# [TEXT SHOWN]
And he's been here several times, but mostly to visit with me. and I've been getting to know him pretty well. He doesn't speak English very well. I've been wanting him to come and speak to us, but it's difficult. But I think sometime in the spring I can get him to do that. When he was here, he said that he felt that the kind of practice that we have at this place is Although he didn't know Suzuki Roshi, he felt that this is what Suzuki Roshi very much wanted, the way that he very much wanted us to practice, by bringing the monastic side and the secular side together in some way that works. He said this kind of practice could be the model for Japanese people.

[03:41]

And he was very serious. In Japan, you know, the monastic side and the secular side have always been separated. And Suzuki Roshi was a kind of unusual priest in that when he came to America he felt that the monastic side and the secular side should come together in some way and that we should create some way of life, way of practice life that works for us, which is a kind of combination of the two. So what we've been trying to do here is to create a way of life that is based on right practice.

# [RECORDS PROVIDED]
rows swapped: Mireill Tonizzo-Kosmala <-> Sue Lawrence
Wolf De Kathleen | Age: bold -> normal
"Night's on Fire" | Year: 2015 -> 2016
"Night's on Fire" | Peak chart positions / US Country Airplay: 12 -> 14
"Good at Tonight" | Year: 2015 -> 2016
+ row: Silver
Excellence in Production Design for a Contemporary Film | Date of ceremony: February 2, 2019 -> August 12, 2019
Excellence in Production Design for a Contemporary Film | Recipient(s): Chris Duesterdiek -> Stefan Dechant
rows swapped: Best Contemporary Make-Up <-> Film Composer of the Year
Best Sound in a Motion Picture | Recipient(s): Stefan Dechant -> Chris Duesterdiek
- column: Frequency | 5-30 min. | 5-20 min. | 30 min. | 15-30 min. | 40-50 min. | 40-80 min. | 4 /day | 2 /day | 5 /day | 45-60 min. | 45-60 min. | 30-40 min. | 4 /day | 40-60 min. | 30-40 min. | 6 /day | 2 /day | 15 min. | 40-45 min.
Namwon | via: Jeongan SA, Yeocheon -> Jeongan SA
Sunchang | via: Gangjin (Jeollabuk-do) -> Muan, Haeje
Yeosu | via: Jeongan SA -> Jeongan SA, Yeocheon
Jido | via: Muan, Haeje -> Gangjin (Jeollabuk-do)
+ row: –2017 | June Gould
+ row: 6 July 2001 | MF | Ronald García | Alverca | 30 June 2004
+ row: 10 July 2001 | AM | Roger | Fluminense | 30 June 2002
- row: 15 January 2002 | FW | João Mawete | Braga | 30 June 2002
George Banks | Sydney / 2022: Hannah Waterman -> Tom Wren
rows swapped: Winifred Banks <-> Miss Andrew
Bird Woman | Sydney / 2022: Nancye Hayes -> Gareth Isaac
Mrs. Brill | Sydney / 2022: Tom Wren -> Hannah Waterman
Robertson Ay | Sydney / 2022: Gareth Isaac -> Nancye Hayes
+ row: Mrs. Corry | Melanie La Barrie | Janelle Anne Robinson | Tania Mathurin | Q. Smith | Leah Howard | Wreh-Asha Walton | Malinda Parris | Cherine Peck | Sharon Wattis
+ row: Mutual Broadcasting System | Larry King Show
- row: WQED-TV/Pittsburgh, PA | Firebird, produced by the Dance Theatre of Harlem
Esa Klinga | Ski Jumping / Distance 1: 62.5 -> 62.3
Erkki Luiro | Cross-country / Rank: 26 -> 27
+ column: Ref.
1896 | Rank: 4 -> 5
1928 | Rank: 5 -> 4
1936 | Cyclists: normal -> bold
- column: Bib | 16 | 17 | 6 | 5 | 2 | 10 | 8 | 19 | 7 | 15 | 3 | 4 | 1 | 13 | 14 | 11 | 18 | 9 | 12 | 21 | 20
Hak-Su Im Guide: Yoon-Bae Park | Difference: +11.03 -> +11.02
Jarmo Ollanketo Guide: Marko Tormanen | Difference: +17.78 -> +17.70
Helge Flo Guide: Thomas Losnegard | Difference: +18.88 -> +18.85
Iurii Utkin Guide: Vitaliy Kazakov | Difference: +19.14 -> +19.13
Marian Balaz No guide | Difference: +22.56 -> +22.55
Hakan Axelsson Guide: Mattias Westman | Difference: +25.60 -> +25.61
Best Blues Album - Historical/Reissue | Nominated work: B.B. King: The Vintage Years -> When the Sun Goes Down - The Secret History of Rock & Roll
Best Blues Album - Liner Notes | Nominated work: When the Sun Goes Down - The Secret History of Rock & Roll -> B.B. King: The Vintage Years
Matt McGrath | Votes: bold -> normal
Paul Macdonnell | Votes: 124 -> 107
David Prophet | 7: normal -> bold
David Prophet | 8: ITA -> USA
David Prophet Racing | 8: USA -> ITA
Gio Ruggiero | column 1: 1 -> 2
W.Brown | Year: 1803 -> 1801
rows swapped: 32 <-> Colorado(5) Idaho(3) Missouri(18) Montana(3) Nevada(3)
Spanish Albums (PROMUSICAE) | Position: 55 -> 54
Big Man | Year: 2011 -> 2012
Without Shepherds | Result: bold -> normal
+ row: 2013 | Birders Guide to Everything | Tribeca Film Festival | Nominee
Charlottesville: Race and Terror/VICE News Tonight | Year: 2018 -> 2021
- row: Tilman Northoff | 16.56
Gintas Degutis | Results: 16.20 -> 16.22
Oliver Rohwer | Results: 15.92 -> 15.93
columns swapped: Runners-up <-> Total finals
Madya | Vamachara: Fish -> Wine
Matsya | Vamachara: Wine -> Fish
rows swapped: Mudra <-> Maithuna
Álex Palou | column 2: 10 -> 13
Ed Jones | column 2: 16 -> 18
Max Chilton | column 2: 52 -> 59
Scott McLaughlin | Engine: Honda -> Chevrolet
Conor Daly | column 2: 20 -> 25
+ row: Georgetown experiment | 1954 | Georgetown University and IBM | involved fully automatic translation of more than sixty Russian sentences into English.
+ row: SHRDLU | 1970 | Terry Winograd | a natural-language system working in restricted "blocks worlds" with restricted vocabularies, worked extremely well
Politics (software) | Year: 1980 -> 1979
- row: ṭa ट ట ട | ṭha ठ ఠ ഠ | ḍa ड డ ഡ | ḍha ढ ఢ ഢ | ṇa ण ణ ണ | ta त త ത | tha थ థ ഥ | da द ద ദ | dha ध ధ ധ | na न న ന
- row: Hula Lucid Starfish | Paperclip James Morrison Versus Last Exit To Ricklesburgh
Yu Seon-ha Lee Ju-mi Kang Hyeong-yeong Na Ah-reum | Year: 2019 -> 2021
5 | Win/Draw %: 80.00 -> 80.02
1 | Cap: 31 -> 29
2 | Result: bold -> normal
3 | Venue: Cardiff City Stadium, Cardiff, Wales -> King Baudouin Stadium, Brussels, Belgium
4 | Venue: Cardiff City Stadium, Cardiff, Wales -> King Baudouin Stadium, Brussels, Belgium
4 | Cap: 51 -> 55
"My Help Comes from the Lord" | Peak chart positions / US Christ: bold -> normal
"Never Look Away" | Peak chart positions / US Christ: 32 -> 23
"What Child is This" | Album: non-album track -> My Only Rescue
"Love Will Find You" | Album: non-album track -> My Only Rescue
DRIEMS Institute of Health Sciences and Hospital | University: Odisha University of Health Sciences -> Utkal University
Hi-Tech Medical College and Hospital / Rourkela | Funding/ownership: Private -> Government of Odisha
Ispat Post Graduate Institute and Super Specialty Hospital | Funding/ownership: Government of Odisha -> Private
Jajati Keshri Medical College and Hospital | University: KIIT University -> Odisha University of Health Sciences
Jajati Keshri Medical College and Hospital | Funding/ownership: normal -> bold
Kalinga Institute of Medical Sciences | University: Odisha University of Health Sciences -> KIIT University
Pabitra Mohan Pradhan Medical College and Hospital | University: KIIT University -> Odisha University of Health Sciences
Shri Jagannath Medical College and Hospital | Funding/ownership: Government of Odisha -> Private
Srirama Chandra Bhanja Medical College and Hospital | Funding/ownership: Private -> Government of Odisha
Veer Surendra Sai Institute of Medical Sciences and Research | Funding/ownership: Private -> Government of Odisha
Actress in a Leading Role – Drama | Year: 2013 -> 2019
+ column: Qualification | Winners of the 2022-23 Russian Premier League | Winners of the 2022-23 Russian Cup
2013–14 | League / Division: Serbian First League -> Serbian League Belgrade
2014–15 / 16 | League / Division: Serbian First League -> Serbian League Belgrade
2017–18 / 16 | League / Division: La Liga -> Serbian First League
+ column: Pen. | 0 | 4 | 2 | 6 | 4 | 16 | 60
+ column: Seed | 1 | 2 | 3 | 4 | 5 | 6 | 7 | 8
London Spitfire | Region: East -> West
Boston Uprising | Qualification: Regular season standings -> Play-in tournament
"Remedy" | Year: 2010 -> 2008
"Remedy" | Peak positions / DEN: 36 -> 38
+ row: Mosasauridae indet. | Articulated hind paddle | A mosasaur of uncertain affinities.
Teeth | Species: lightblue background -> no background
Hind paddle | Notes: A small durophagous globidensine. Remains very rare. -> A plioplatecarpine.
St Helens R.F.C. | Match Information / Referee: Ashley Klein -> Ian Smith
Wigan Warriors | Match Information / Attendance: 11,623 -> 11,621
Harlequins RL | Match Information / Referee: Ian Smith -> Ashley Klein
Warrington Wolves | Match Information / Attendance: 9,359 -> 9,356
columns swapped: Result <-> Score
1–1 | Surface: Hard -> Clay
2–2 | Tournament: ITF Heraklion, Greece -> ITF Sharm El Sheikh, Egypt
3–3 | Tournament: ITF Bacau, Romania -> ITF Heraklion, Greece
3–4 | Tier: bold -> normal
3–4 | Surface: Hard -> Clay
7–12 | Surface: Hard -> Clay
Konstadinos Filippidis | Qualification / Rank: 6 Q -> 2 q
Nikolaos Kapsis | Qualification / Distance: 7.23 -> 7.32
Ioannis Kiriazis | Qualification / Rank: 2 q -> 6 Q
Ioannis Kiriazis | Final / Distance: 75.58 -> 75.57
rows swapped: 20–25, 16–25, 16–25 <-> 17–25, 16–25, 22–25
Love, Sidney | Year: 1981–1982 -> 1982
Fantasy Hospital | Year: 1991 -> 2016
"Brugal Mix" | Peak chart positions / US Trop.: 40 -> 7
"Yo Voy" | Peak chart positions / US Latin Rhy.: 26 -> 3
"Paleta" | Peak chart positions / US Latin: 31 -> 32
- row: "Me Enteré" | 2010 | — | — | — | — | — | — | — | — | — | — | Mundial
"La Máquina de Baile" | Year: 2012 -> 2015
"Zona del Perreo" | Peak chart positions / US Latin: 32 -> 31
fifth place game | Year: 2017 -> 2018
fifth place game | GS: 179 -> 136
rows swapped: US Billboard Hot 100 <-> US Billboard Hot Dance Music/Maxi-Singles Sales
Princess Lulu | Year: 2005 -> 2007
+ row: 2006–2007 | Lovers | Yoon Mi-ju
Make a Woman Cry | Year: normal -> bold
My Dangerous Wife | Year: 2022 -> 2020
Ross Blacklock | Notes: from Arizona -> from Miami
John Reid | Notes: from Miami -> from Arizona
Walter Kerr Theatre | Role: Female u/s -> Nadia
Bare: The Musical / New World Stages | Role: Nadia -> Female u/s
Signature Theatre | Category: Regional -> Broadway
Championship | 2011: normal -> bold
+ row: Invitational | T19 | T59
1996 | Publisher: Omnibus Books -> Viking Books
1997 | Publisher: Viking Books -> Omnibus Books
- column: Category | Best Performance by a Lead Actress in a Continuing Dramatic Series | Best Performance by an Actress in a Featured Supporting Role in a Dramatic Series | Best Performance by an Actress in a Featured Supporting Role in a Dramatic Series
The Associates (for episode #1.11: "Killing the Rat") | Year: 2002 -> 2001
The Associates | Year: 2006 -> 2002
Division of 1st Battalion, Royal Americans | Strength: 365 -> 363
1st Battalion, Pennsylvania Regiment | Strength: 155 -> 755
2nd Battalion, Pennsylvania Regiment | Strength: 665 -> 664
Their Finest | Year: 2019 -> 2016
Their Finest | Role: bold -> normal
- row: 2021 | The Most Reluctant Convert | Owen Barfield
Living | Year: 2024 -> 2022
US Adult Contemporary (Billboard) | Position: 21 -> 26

# [PROBLEM SET]
[a] Rewrite the entries as a numbered list, from the first entry up to and including the line containing "Yeosu | via: Jeongan", and leave out any blank lines.
[b] Continue the talk on joining monastic and secular practice from the point where it stops.

# [EXERCISE ANSWERS]
[a]
1. rows swapped: Mireill Tonizzo-Kosmala <-> Sue Lawrence
2. Wolf De Kathleen | Age: bold -> normal
3. "Night's on Fire" | Year: 2015 -> 2016
4. "Night's on Fire" | Peak chart positions / US Country Airplay: 12 -> 14
5. "Good at Tonight" | Year: 2015 -> 2016
6. + row: Silver
7. Excellence in Production Design for a Contemporary Film | Date of ceremony: February 2, 2019 -> August 12, 2019
8. Excellence in Production Design for a Contemporary Film | Recipient(s): Chris Duesterdiek -> Stefan Dechant
9. rows swapped: Best Contemporary Make-Up <-> Film Composer of the Year
10. Best Sound in a Motion Picture | Recipient(s): Stefan Dechant -> Chris Duesterdiek
11. - column: Frequency | 5-30 min. | 5-20 min. | 30 min. | 15-30 min. | 40-50 min. | 40-80 min. | 4 /day | 2 /day | 5 /day | 45-60 min. | 45-60 min. | 30-40 min. | 4 /day | 40-60 min. | 30-40 min. | 6 /day | 2 /day | 15 min. | 40-45 min.
12. Namwon | via: Jeongan SA, Yeocheon -> Jeongan SA
13. Sunchang | via: Gangjin (Jeollabuk-do) -> Muan, Haeje
14. Yeosu | via: Jeongan SA -> Jeongan SA, Yeocheon

[b]
[04:54]

So on the one side, we have a kind of monastic way, which is sitting zazen, daily zazen, and seshing, and studying Buddhism. And on the other hand, on the other side, to live an individual lifestyle. and for those two sides to create a balance. And that balance, I guess we could call way of life or lifestyle. And I think that that way of life

[06:08]

is where the two meet. So our way of life may not look anything like Japanese Zen practice to someone who is oriented in a certain way. They may not see that. If we know how to do it correctly, it will be obvious. And I was very much encouraged by Akiba Sensei. I think that people, Japanese people, are looking for some way of practice in this modern world. you know, the Japanese left Buddhism, kind of, and were very much impressed by American standards and American standard of living, and pretty much abandoned their religious roots.

[07:33]

And now they're kind of swimming around in prosperity, and need to find their way again, need to come back to some kind of fundamental root and are beginning to be interested in Buddhism again and in Zen. So we have to discover some way to create a a way of life which includes our independent way of living and monastic practice, monastic style or element of practice, maybe element. If the world is our monastery, then how do we live in that monastery?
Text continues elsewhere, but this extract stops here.